### [PAGE EXTRACT]
Background: Oropharyngeal carriage studies of Haemophilus influenzae type b (Hib) and the rapid drop in Hib invasive disease in countries with widespread Hib conjugate vaccine immunization programmes for infants have indicated there may be significant indirect effects (herd immunity) associated with these vaccines. Our goal was to quantify the magnitude of these effects in an American Indian population during its early years of Hib immunization.
Methods: In a synthetic case-cohort study, we combined data from an efficacy trial, an immunization uptake records survey, and ongoing surveillance for Hib disease on the Navajo Nation from 1988 to 1992. Decline in the incidence of invasive Hib disease among children <2 years old was estimated via proportional hazards survival models as a function of individual immunization status and the proportion of immunized children in a community.
Results: The predominant vaccine during the study period was Hib-OMPC (92% of immunizations). The effectiveness of receipt of at least one dose was 97.2%. Compared to communities with 0-20% coverage with at least one dose, residence in communities with 20-40% and 40-60% coverage was associated with risk reductions of 56.5% and 73.2%, respectively.
Conclusions: The results indicate substantial indirect effects of Hib-OMPC immunization may occur even at relatively low levels of immunization coverage. Countries that implement Hib immunization programmes may receive greater benefits at the community level than those due to the direct protection conferred to the individual through vaccination.

### [DATA FOR ANALYSIS]
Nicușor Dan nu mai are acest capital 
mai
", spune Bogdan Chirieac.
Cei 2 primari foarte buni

...

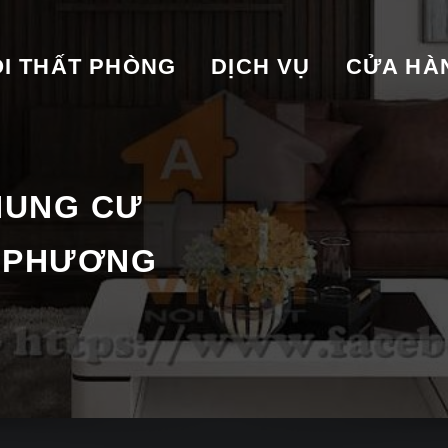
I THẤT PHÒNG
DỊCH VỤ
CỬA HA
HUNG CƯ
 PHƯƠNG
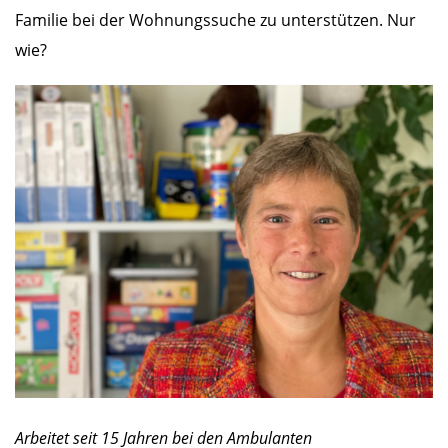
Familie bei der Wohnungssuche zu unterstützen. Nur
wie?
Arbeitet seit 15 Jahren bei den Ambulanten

...

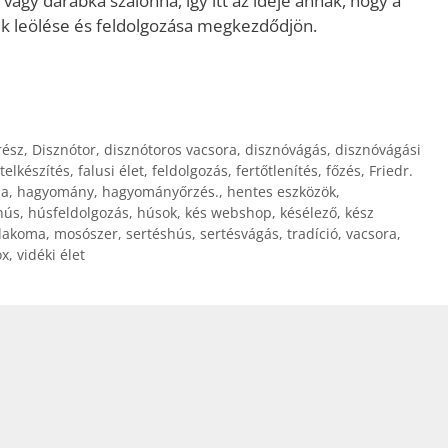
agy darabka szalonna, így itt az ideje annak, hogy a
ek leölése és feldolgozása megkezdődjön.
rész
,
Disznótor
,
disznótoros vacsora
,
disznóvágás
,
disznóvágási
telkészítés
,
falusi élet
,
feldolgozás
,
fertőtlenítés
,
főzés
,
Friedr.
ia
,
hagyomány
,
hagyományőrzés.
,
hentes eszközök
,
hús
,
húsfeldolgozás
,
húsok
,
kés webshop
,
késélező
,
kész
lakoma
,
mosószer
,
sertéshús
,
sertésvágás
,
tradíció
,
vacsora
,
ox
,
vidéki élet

### [DIRECTIONS FOR THIS TASK]
List the data sources that the Hib immunization abstract says were combined in the study.

### [COMPLETED TASK]
- An efficacy trial
- An immunization uptake records survey
- Ongoing surveillance for Hib disease on the Navajo Nation from 1988 to 1992